## EXERCISE
Rewrite the text of every entry below, replacing each occurrence of "Telefon" with "Tel." and leaving everything else unchanged. Leave the pictures out of your answer.

## RECORDS FOR THIS TASK
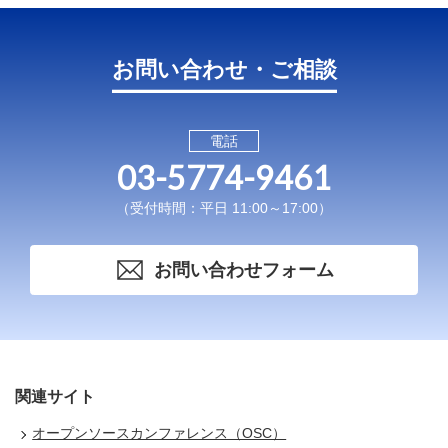
お問い合わせ・ご相談
電話
03-5774-9461
（受付時間：平日 11:00～17:00）
お問い合わせフォーム
関連サイト
オープンソースカンファレンス（OSC）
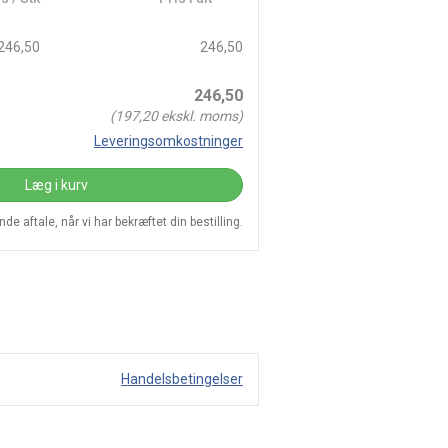
246,50
246,50
246,50
(
197,20
ekskl. moms)
Leveringsomkostninger
Læg i kurv
e aftale, når vi har bekræftet din bestilling.
Handelsbetingelser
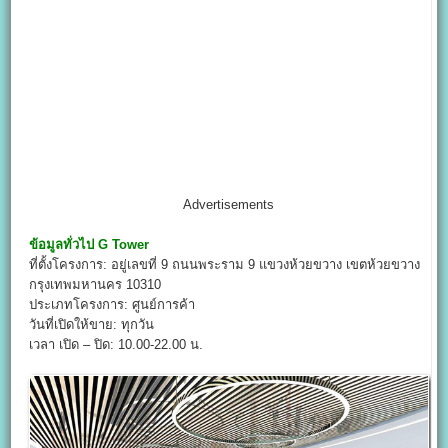
Advertisements
ข้อมูลทั่วไป
G Tower
ที่ตั้งโครงการ: อยู่เลขที่ 9 ถนนพระราม 9 แขวงห้วยขวาง เขตห้วยขวาง
กรุงเทพมหานคร 10310
ประเภทโครงการ: ศูนย์การค้า
วันที่เปิดให้ขาย: ทุกวัน
เวลา เปิด – ปิด: 10.00-22.00 น.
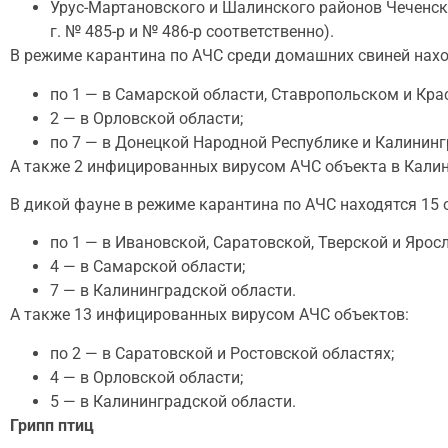
Урус-Мартановского и Шалинского районов Чеченск
г. № 485-р и № 486-р соответственно).
В режиме карантина по АЧС среди домашних свиней нахо
по 1 — в Самарской области, Ставропольском и Кра
2 — в Орловской области;
по 7 — в Донецкой Народной Республике и Калининг
А также 2 инфицированных вирусом АЧС объекта в Калин
В дикой фауне в режиме карантина по АЧС находятся 15 
по 1 — в Ивановской, Саратовской, Тверской и Ярос
4 — в Самарской области;
7 — в Калининградской области.
А также 13 инфицированных вирусом АЧС объектов:
по 2 — в Саратовской и Ростовской областях;
4 — в Орловской области;
5 — в Калининградской области.
Грипп птиц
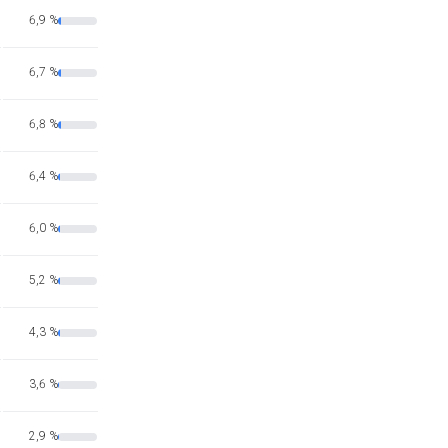
6,9 %
6,7 %
6,8 %
6,4 %
6,0 %
5,2 %
4,3 %
3,6 %
2,9 %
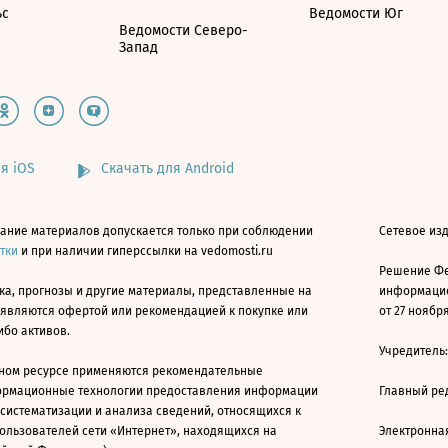
ьс
Ведомости Юг
Ведомости Северо-
Запад
я iOS
Скачать для Android
ание материалов допускается только при соблюдении
Сетевое изд
атки
и при наличии гиперссылки на vedomosti.ru
Решение Фе
ка, прогнозы и другие материалы, представленные на
информацио
 являются офертой или рекомендацией к покупке или
от 27 ноября
ибо активов.
Учредитель
ном ресурсе применяются рекомендательные
ормационные технологии предоставления информации
Главный ре
 систематизации и анализа сведений, относящихся к
ользователей сети «Интернет», находящихся на
Электронна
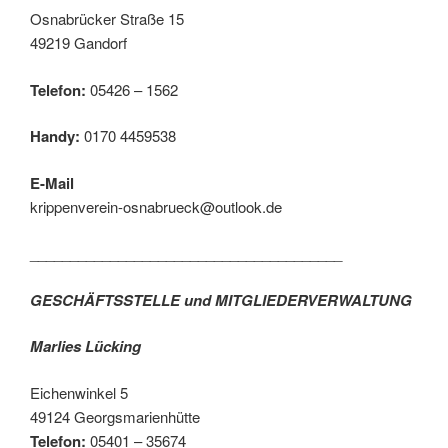
Osnabrücker Straße 15
49219 Gandorf
Telefon:
05426 – 1562
Handy:
0170 4459538
E-Mail
krippenverein-osnabrueck@outlook.de
_______________________________________
GESCHÄFTSSTELLE und MITGLIEDERVERWALTUNG
Marlies Lücking
Eichenwinkel 5
49124 Georgsmarienhütte
Telefon:
05401 – 35674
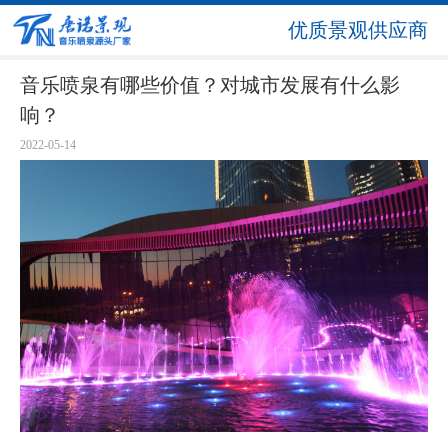
优质景观供应商
音乐喷泉有哪些价值？对城市发展有什么影
响？
2022-05-14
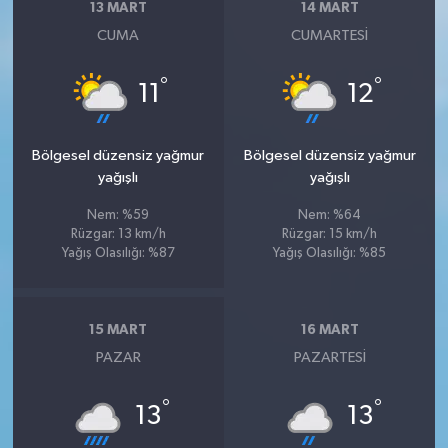
13 MART
14 MART
CUMA
CUMARTESI
°
°
11
12
Bölgesel düzensiz yağmur
Bölgesel düzensiz yağmur
yağışlı
yağışlı
Nem: %59
Nem: %64
Rüzgar: 13 km/h
Rüzgar: 15 km/h
Yağış Olasılığı: %87
Yağış Olasılığı: %85
15 MART
16 MART
PAZAR
PAZARTESI
°
°
13
13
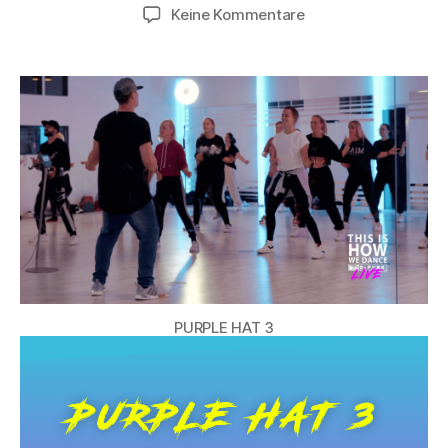
Keine Kommentare
PURPLE HAT 3
PURPLE HAT 3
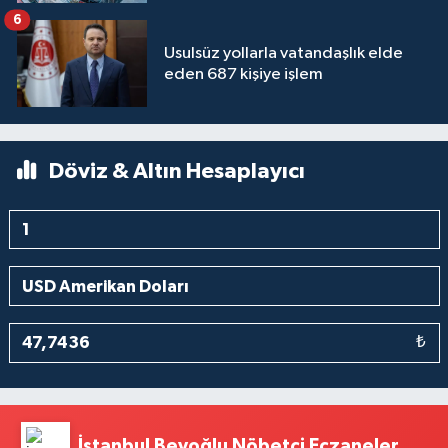
6
Usulsüz yollarla vatandaşlık elde
eden 687 kişiye işlem
Döviz & Altın Hesaplayıcı
₺
İstanbul Beyoğlu Nöbetçi Eczaneler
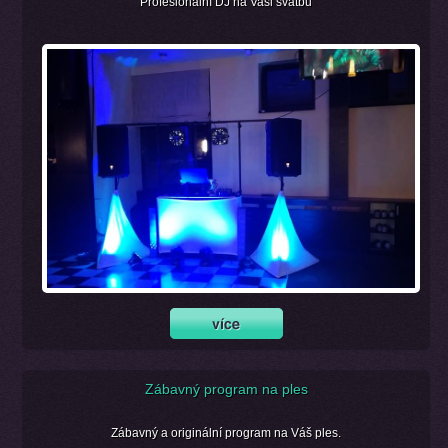
Profesionální DJ na Vaši svatbu
Zábavný program na ples
Zábavný a originální program na Váš ples.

## EXERCISE RESPONSE
お問い合わせ・ご相談
電話
03-5774-9461
（受付時間：平日 11:00～17:00）
お問い合わせフォーム
関連サイト
オープンソースカンファレンス（OSC）
246,50
246,50
246,50
(
197,20
ekskl. moms)
Leveringsomkostninger
Læg i kurv
e aftale, når vi har bekræftet din bestilling.
Handelsbetingelser
Advertisements
ข้อมูลทั่วไป
G Tower
ที่ตั้งโครงการ: อยู่เลขที่ 9 ถนนพระราม 9 แขวงห้วยขวาง เขตห้วยขวาง
กรุงเทพมหานคร 10310
ประเภทโครงการ: ศูนย์การค้า
วันที่เปิดให้ขาย: ทุกวัน
เวลา เปิด – ปิด: 10.00-22.00 น.
Урус-Мартановского и Шалинского районов Чеченск
г. № 485-р и № 486-р соответственно).
В режиме карантина по АЧС среди домашних свиней нахо
по 1 — в Самарской области, Ставропольском и Кра
2 — в Орловской области;
по 7 — в Донецкой Народной Республике и Калининг
А также 2 инфицированных вирусом АЧС объекта в Калин
В дикой фауне в режиме карантина по АЧС находятся 15 
по 1 — в Ивановской, Саратовской, Тверской и Ярос
4 — в Самарской области;
7 — в Калининградской области.
А также 13 инфицированных вирусом АЧС объектов:
по 2 — в Саратовской и Ростовской областях;
4 — в Орловской области;
5 — в Калининградской области.
Грипп птиц
6,9 %
6,7 %
6,8 %
6,4 %
6,0 %
5,2 %
4,3 %
3,6 %
2,9 %
ьс
Ведомости Юг
Ведомости Северо-
Запад
я iOS
Скачать для Android
ание материалов допускается только при соблюдении
Сетевое изд
атки
и при наличии гиперссылки на vedomosti.ru
Решение Фе
ка, прогнозы и другие материалы, представленные на
информацио
 являются офертой или рекомендацией к покупке или
от 27 ноября
ибо активов.
Учредитель
ном ресурсе применяются рекомендательные
ормационные технологии предоставления информации
Главный ре
 систематизации и анализа сведений, относящихся к
ользователей сети «Интернет», находящихся на
Электронна
Osnabrücker Straße 15
49219 Gandorf
Tel.:
05426 – 1562
Handy:
0170 4459538
E-Mail
krippenverein-osnabrueck@outlook.de
_______________________________________
GESCHÄFTSSTELLE und MITGLIEDERVERWALTUNG
Marlies Lücking
Eichenwinkel 5
49124 Georgsmarienhütte
Tel.:
05401 – 35674
优质景观供应商
音乐喷泉有哪些价值？对城市发展有什么影
响？
2022-05-14
13 MART
14 MART
CUMA
CUMARTESI
°
°
11
12
Bölgesel düzensiz yağmur
Bölgesel düzensiz yağmur
yağışlı
yağışlı
Nem: %59
Nem: %64
Rüzgar: 13 km/h
Rüzgar: 15 km/h
Yağış Olasılığı: %87
Yağış Olasılığı: %85
15 MART
16 MART
PAZAR
PAZARTESI
°
°
13
13
Keine Kommentare
PURPLE HAT 3
PURPLE HAT 3
6
Usulsüz yollarla vatandaşlık elde
eden 687 kişiye işlem
Döviz & Altın Hesaplayıcı
₺
İstanbul Beyoğlu Nöbetçi Eczaneler
Profesionální DJ na Vaši svatbu
Zábavný program na ples
Zábavný a originální program na Váš ples.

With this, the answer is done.